Addressing Evaded Issues in Jewish Education, a new website that addresses a range of social and emotional topics that are rarely discussed in educational settings, is now available as a resource for anyone who works with Jewish preteens, teens, or young women.
The program, Evaded Issues in Jewish Education, provides educators the right tools to deliver a safer and more positive learning environment for all learners. Appropriate for camps, JCCs, day schools, congregational schools, youth groups, and much more, the Evaded Issues program offers an online resource guide and training workshops.
Addressing Evaded Issues was developed by experts in the field of Jewish education and is administered under the auspices of the William Davidson Graduate School of Jewish Education of The Jewish Theological Seminary.

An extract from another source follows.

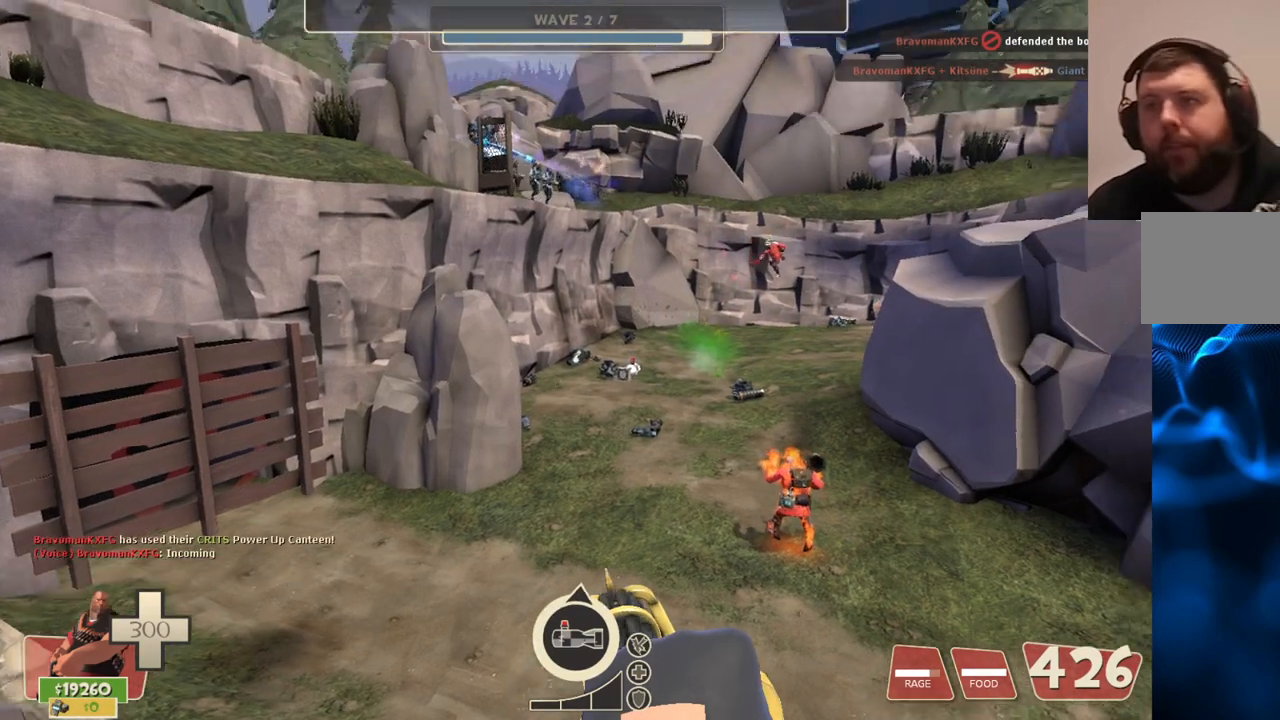
{"buttons": ["L2"], "left_stick": "center", "right_stick": "center", "events": []}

A highlight of the website is a downloadable resource guide that provides history and research to equip Jewish educators with a context and content knowledge of the issues; summaries of national programs and resources around the topics of body image and eating disorders, healthy relationships, gender identity and sexuality, and Jewish identity and adolescent girls; examples of professional-development opportunities for staff on evaded curricular issues; and hotlines, websites, and printed materials for Jewish educators, parents, and adolescent girls to have accessible and visible in the classroom.
In addition, training workshops are available to educators or educational venues that focus on inhibitors that prevent the implementation of Educational Jewish Moments or the ways in which practitioners can begin to integrate Educational Jewish Moments into their practice.
Addressing Evaded Issues was initially titled “Addressing the Evaded Curriculum in Jewish Education” and received generous seed funding from the Jewish Women’s Foundation of New York. Since that time, the project has also received funding from the Dobkin Family Foundation and the Hadassah Foundation.
Dr. Shira D. Epstein, assistant professor in The Davidson School, is project manager. Naomi Less, a graduate of The Davidson School and an accomplished singer-songwriter, musician, actor, and experiential educator, is lead project consultant.